In terms of seed and blossom (or the building block which "must be sturdy enough, strong enough to support the story to come," Conflict, Action & Suspense, p41) it turns out that the sailor on the pole is the catalyst for a variety of ways in which the story is told, i.e., his recollection of events first-hand, or the recollection of the tales of a skilled pirate story-teller, whose delightful character is worthy of an article in itself.

This is ‘opening’ at its best.

Promoting Blaggard’s Moon, August 2010 Christian Fiction and Fantasy Blog Tour, Day 1

I’m reading Blaggard’s Moon, by George Bryan Polivka, and am wondering why it has never made the New York Times Bestsellers list. Actually, there is no mystery to it - it hasn’t been discovered, yet. Whose fault is that? As Randy Ingermanson once pointed out in an e-zine, nobody is more interested in your book than you are. The burden of marketing one’s book lies heavily on the shoulders of the author. Those who have spent the time (and, I assume, the money) to promote their own books unrelentingly have largely been rewarded for their efforts. If Polivka were to do the same, assuming he has the interest and the means to do it, I think this book could make it big.

For so-so books, or even books that are above average, I would say that it is justifiable for the bulk of promotional responsibility to be on the author. But a book of this caliber should find more than its own author as the promoter.

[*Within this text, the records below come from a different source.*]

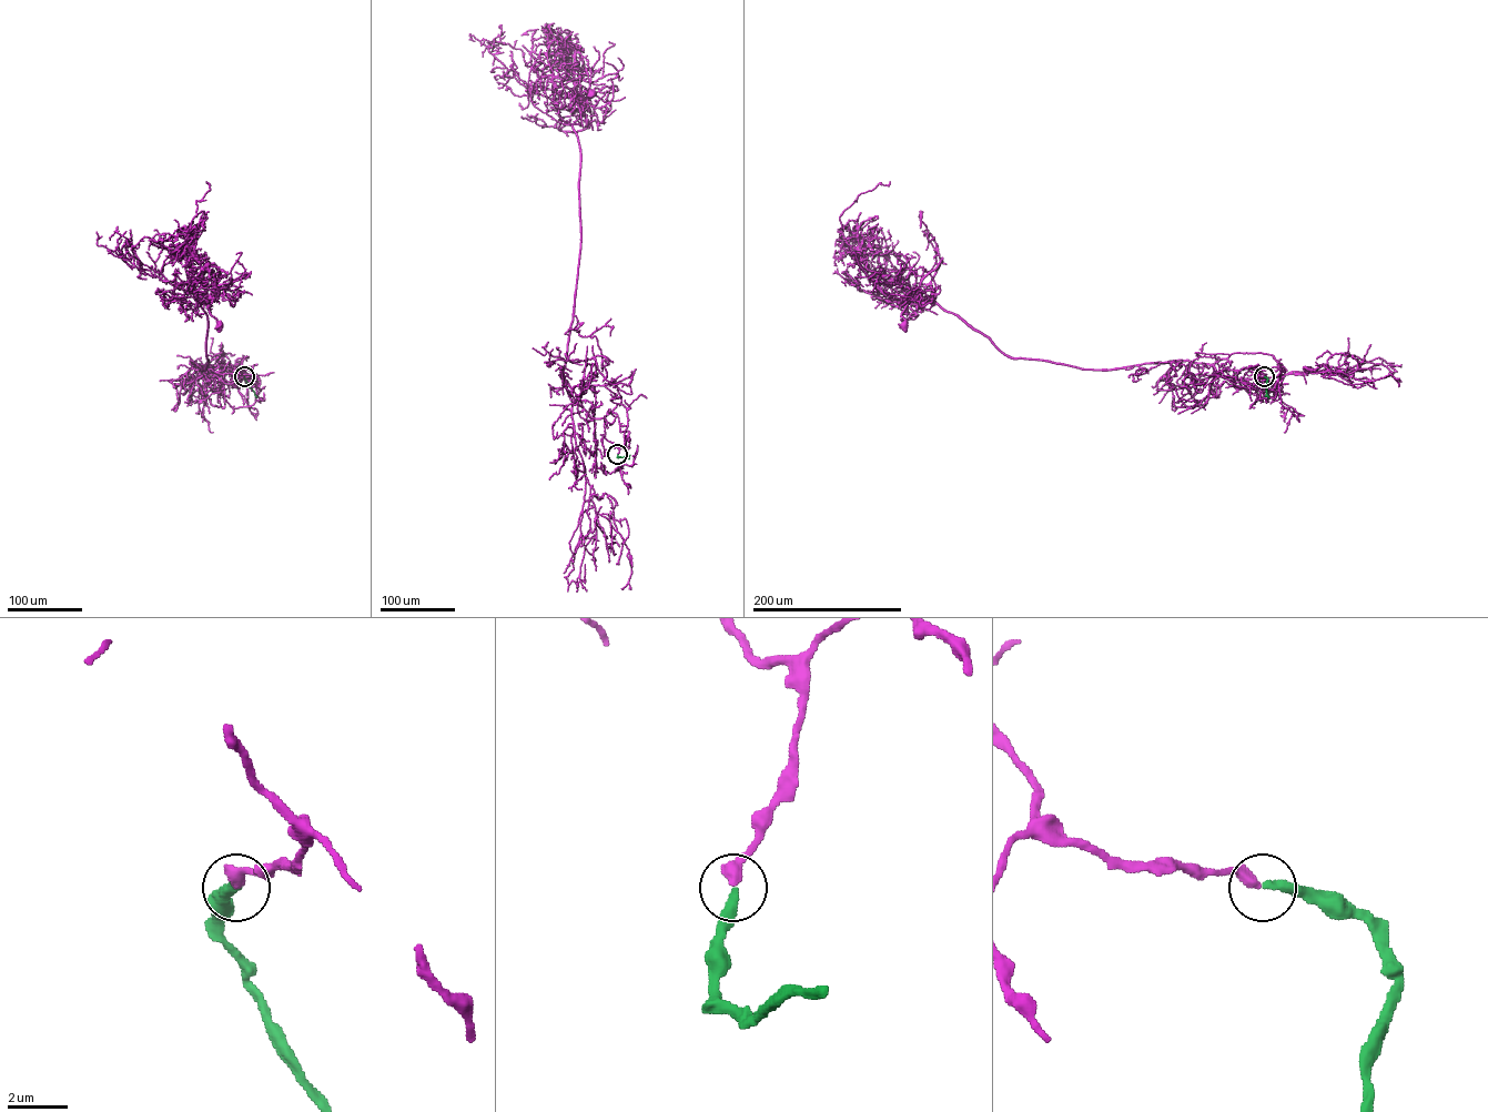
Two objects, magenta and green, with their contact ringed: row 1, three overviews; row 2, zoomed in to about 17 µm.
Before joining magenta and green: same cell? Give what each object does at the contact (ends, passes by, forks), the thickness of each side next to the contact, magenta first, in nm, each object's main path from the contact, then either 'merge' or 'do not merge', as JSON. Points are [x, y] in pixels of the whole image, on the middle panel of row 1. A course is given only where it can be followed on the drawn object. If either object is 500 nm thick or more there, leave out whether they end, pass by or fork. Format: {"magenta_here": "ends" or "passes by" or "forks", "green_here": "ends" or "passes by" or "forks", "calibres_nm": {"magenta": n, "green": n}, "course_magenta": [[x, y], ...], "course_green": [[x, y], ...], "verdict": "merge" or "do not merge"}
{"magenta_here": "ends", "green_here": "ends", "calibres_nm": {"magenta": 400, "green": 280}, "course_magenta": [[618, 454], [604, 418], [574, 402], [563, 378], [580, 246], [572, 125], [581, 92], [593, 94]], "course_green": [[617, 454], [618, 457], [630, 455]], "verdict": "merge"}

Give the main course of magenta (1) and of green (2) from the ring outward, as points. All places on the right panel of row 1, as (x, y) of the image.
1: (1264, 377), (1188, 361), (1090, 370), (1011, 359), (915, 296), (904, 324)
2: (1264, 376), (1267, 378), (1265, 396)

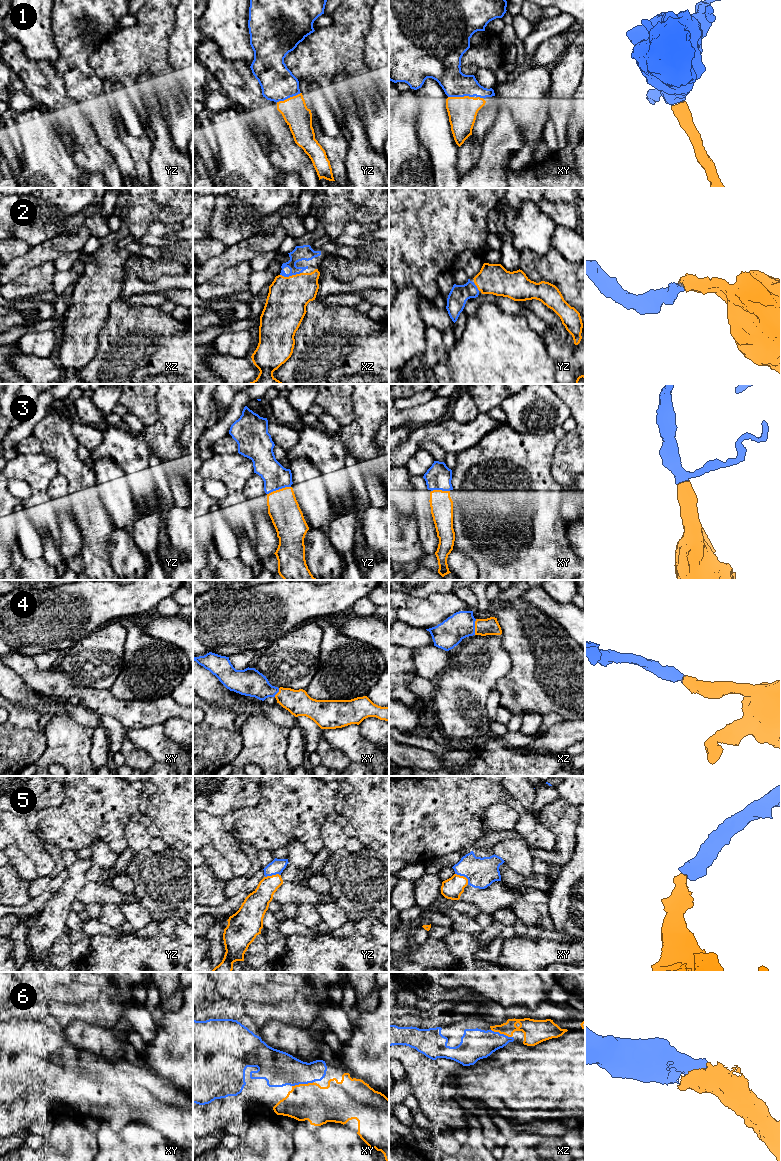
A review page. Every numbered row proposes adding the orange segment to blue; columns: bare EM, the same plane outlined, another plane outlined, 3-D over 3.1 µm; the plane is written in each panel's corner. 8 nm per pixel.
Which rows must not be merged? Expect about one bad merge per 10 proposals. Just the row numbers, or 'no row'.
no row

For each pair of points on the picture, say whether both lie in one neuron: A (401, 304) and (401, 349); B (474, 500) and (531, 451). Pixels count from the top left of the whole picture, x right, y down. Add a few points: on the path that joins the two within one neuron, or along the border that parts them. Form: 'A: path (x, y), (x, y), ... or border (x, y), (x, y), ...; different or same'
A: path (401, 315), (400, 338); same
B: path (500, 500), (533, 495), (538, 490), (531, 477); same

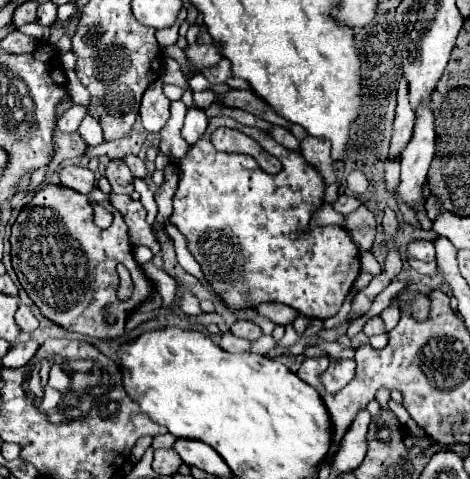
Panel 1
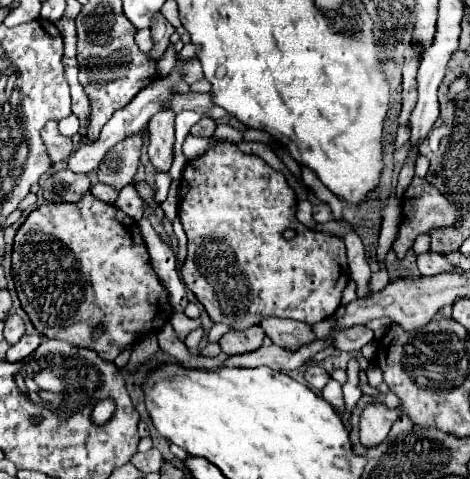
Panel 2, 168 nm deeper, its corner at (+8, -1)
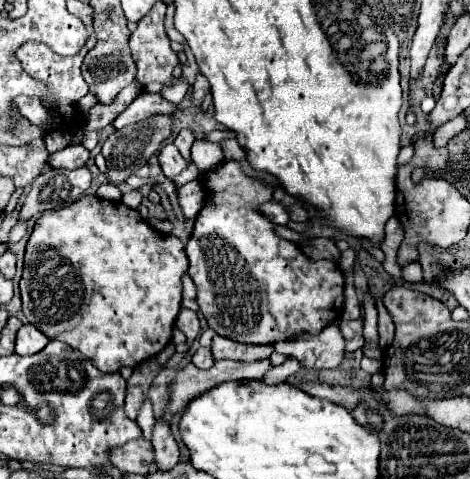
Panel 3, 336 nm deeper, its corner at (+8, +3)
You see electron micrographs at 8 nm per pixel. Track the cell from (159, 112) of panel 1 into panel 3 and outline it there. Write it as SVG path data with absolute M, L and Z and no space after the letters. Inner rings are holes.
M164 145L158 153L158 161L160 161L160 167L168 179L172 179L174 175L182 173L188 167L188 161L180 155L176 145Z

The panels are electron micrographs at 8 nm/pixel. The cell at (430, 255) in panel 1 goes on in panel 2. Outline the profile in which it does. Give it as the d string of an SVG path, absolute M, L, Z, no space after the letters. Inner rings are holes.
M432 251L420 253L420 255L416 257L416 263L418 263L418 269L420 269L420 273L422 273L424 277L444 273L444 271L448 271L448 269L452 267L440 253L432 253Z

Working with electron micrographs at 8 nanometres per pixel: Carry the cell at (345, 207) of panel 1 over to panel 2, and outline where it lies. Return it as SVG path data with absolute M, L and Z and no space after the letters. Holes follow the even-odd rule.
M316 203L316 205L314 205L314 219L316 219L318 223L330 221L330 219L332 219L332 209L330 209L330 205L326 205L326 203Z

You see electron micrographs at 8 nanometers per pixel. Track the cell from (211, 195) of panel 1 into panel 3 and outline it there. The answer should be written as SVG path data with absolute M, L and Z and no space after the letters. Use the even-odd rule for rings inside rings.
M224 161L220 163L218 167L214 167L212 171L208 171L206 175L206 193L208 193L208 199L194 223L194 231L192 231L192 237L186 245L186 253L188 253L188 259L190 259L190 269L188 269L188 275L192 277L192 281L196 283L196 289L198 289L198 305L200 305L200 311L202 315L206 317L208 321L208 327L214 329L218 335L222 337L228 337L228 339L234 339L238 343L252 343L252 345L264 345L264 343L278 343L278 341L284 341L284 339L294 339L296 333L320 333L328 323L334 323L338 321L340 313L342 313L342 301L344 301L344 275L340 271L340 267L334 263L334 261L310 261L308 257L304 257L304 253L300 251L298 245L290 243L290 241L284 241L280 239L276 233L274 233L274 223L270 223L264 215L260 215L258 211L258 205L266 203L272 199L272 189L256 179L248 179L242 171L240 171L240 165L236 161Z

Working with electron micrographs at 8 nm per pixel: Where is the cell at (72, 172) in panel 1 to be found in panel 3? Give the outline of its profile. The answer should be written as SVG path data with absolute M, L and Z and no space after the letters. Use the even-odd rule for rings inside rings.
M86 167L80 169L46 169L30 187L22 211L20 221L30 219L42 211L54 211L78 201L84 191L90 187L90 171Z

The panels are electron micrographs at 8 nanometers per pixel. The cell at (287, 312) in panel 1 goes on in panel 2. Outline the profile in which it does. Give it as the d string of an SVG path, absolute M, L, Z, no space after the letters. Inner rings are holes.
M264 317L260 321L260 327L264 327L266 335L276 343L286 349L298 349L304 343L314 341L314 333L310 325L294 321L294 319L280 319L280 317Z

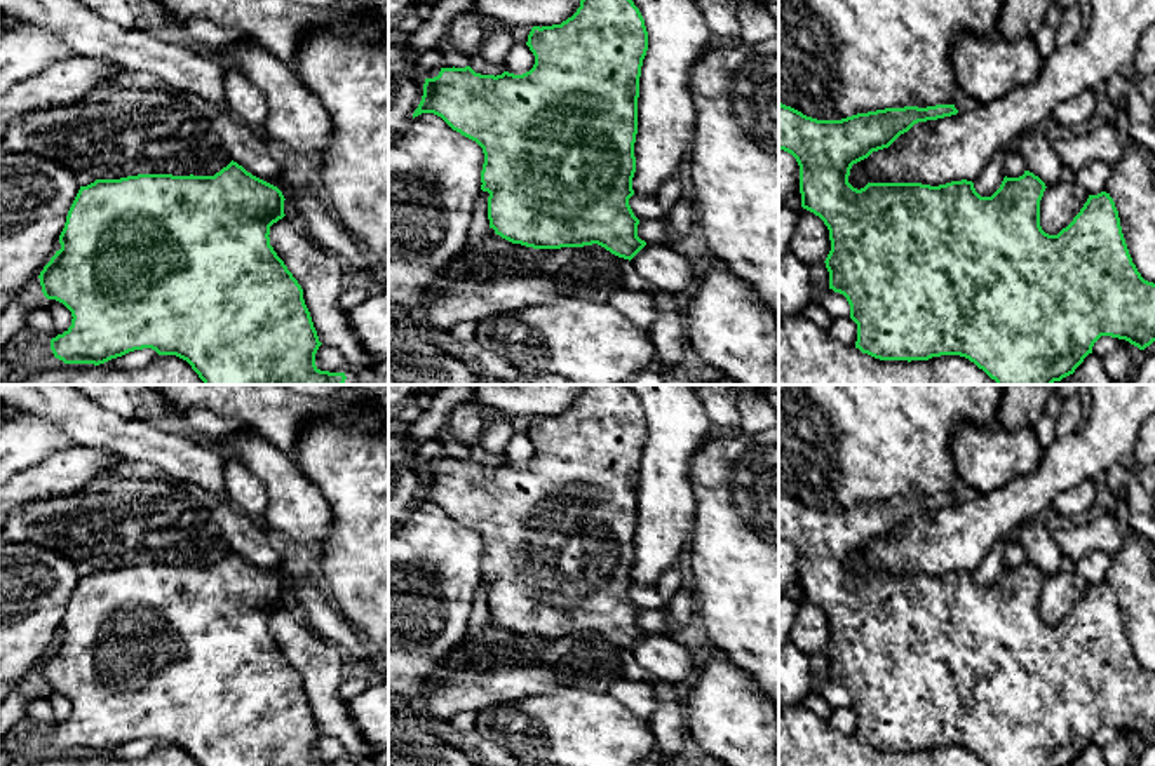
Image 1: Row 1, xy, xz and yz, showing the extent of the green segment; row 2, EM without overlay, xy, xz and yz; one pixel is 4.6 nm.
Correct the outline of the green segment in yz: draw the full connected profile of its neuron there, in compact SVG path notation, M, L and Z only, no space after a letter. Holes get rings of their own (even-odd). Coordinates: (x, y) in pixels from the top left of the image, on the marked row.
M779 103L779 150L791 153L800 165L801 207L819 216L829 230L831 251L826 258L829 272L829 289L847 298L850 319L857 324L855 348L880 360L929 360L941 355L960 355L983 369L996 385L1052 385L1075 373L1084 359L1092 353L1094 343L1101 336L1125 339L1145 350L1155 341L1155 284L1141 277L1129 254L1118 211L1110 193L1089 195L1087 202L1073 221L1057 235L1049 235L1040 226L1040 200L1045 183L1030 171L1019 178L1003 178L1000 188L991 197L981 197L972 181L951 181L939 186L922 183L868 183L857 190L848 183L854 164L868 158L873 151L888 148L901 134L915 124L956 115L955 104L935 104L927 108L904 106L857 113L841 120L817 120L801 111Z

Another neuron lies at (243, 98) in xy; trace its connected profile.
M226 70L225 106L251 129L263 129L268 101L242 71Z

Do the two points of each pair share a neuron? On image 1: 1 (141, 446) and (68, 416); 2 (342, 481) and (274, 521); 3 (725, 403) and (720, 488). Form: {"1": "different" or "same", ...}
{"1": "same", "2": "different", "3": "different"}

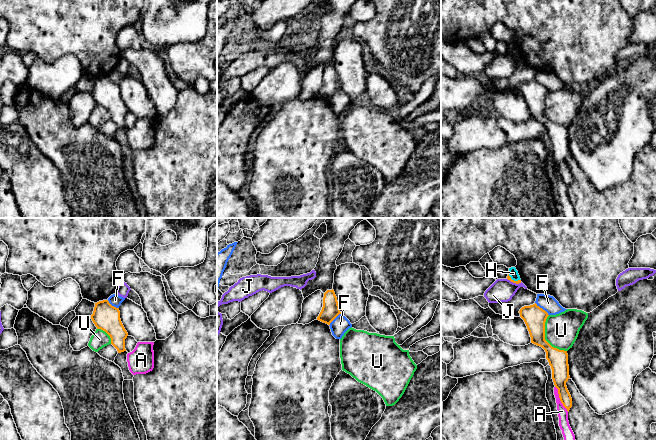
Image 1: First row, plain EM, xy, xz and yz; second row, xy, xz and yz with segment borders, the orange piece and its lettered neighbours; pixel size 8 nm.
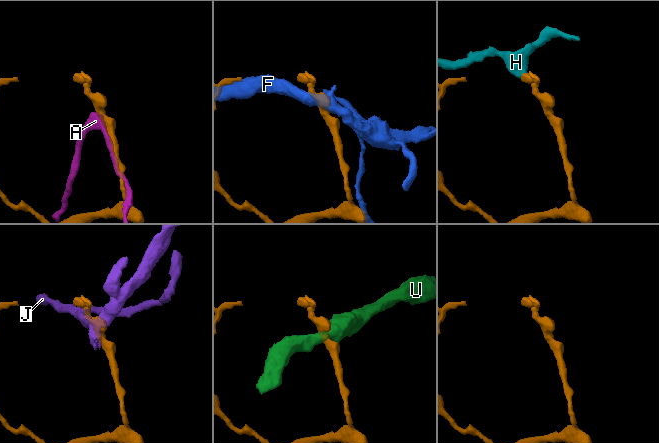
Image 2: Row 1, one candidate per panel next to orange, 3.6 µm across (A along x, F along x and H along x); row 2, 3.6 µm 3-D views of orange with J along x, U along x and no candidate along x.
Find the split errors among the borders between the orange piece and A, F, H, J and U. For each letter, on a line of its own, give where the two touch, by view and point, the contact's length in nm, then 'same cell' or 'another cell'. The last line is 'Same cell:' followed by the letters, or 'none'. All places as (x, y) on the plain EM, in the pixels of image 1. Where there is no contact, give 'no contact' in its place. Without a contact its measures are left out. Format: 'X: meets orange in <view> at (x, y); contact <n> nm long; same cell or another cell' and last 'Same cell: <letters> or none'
A: meets orange in yz at (560, 175); contact 240 nm long; another cell
F: meets orange in yz at (541, 84); contact 160 nm long; another cell
H: meets orange in yz at (513, 56); contact 120 nm long; another cell
J: meets orange in yz at (514, 58); contact 120 nm long; another cell
U: meets orange in yz at (544, 114); contact 320 nm long; another cell
Same cell: none

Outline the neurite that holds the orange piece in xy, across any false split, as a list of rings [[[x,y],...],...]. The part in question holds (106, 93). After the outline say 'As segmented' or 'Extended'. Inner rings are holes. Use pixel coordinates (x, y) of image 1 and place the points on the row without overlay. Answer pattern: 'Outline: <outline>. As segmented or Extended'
Outline: [[[108,76],[95,79],[91,95],[97,105],[105,107],[111,114],[111,120],[118,129],[126,127],[125,115],[128,112],[121,95],[119,84],[112,82]]]. As segmented

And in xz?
Outline: [[[327,66],[323,73],[323,83],[317,96],[330,101],[341,90],[334,66]]]. As segmented

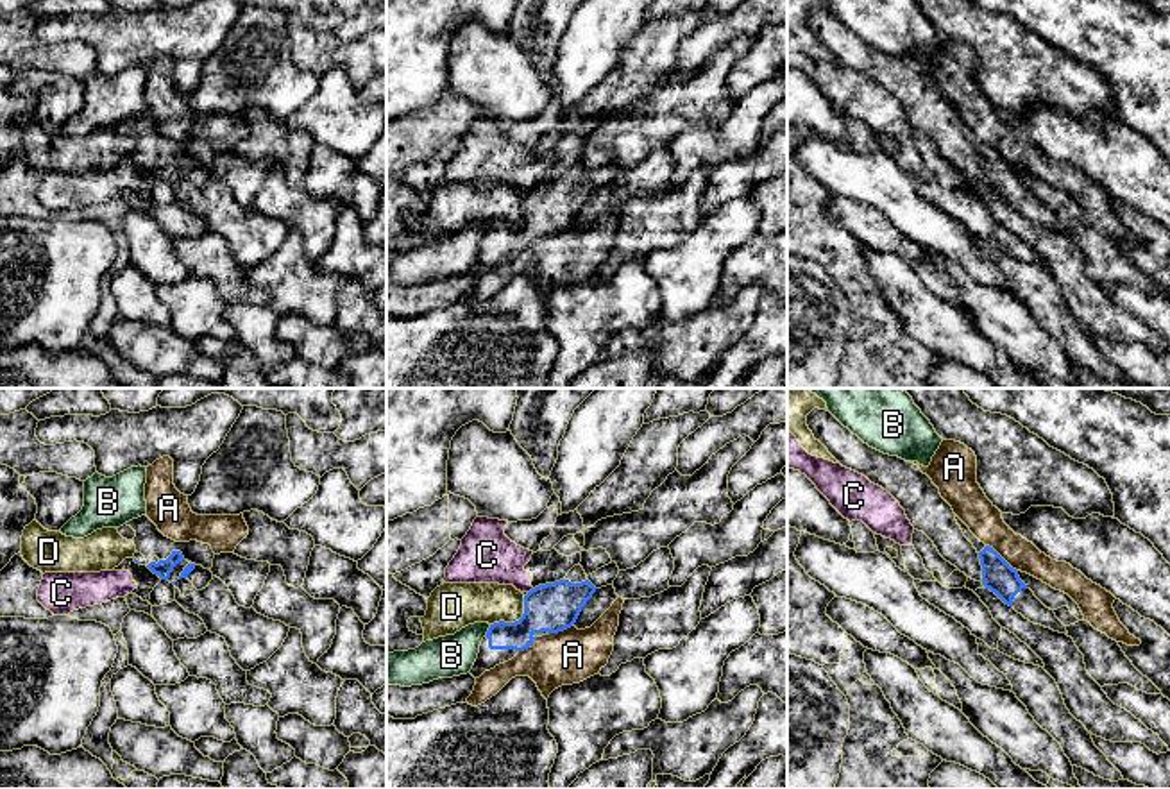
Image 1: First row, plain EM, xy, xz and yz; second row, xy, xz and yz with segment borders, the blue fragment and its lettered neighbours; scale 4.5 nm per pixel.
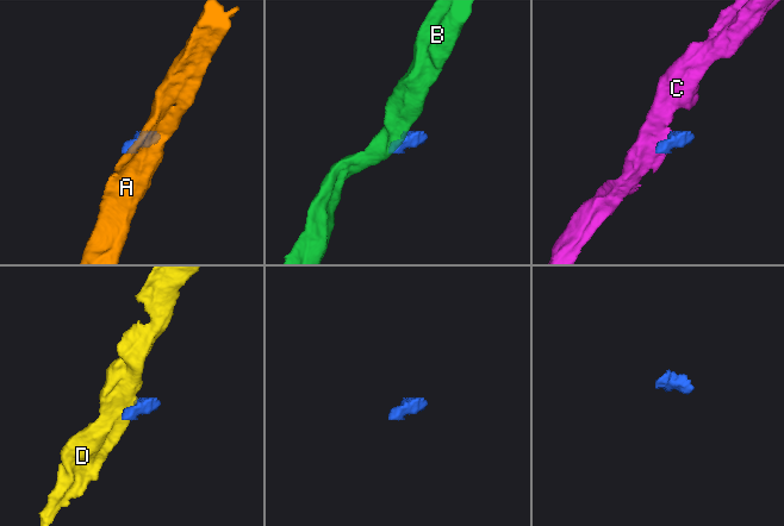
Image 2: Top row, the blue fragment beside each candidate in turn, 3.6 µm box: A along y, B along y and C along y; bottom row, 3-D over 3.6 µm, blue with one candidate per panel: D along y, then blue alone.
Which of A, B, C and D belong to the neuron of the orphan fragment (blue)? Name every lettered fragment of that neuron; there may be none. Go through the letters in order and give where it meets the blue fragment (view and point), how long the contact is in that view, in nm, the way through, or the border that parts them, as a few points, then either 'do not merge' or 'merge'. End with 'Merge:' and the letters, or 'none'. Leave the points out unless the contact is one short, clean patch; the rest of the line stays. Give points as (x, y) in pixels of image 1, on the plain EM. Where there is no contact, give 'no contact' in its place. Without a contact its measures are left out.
A: yz (1000, 156) | 190 nm | along yz (986, 144), (1017, 170) | do not merge
B: xz (489, 229) | 50 nm | along xz (491, 224), (485, 233) | do not merge
C: xz (530, 190) | 40 nm | along xz (532, 186), (528, 192) | do not merge
D: xz (516, 220) | 200 nm | along xz (525, 195), (525, 212), (517, 219), (494, 220), (491, 224) | do not merge
Merge: none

The publisher comes to mind. Why would a publisher not seek to get the word out on this book is a mystery to me, unless he doesn’t recognize the book to be as good as it is. Surely, that is not so. Perhaps the publisher has to be careful during this economic downturn and cannot afford to devote the time or money to it. If that is the only reason, there should be a change of heart as soon as recovery comes. Perhaps the publishing house believes that many of its books could equally vie for such attention. That may be true, but I cannot think there could be one better than Blaggard’s Moon. The publisher  would do well to take a serious look at what could be done to bring this book to the attention of the reading community. I don’t think it would take a lot; once discovered, word of mouth surely will do the rest.

The author and publisher are not the only factors in the promotion of such a book. There are other influential causes: Blogs and websites whose purpose is to bring attention to good Christian works. Other (well-known and respected) authors could take up the cause. Those who have already read it could do more to get the word out.

Why does it matter? A more pertinent question for me, an aspiring author, is why should I be concerned about the well-being of another’s work; don’t I have enough to handle as it is - trying to produce the best possible work given my time and talent, its publication, and most difficult of all, its marketing?

One might consider that if the general recognition and respect for modern Christian literary works were raised by one successful author (whatever his genre), it might bode well for others of similar aspiration. That might be true, but only possible if the hopeful beneficiaries are themselves exceptionally good writers – as Polivka is. And it is this latter point that is the single reason that makes the promotion of Blaggard’s Moon so reasonable and worthy. It is a novel in which the writing is a work of art. It is the exemplar of which many of us need to become familiar and by it learn the craft of writing.

For that reason, I intend to write a series of articles in which I will use Blaggard’s Moon to illustrate the principles of good writing and story crafting. The first two of these will appear as my second and third posting for the August 2010 Christian Fiction and Fantasy Blog tour.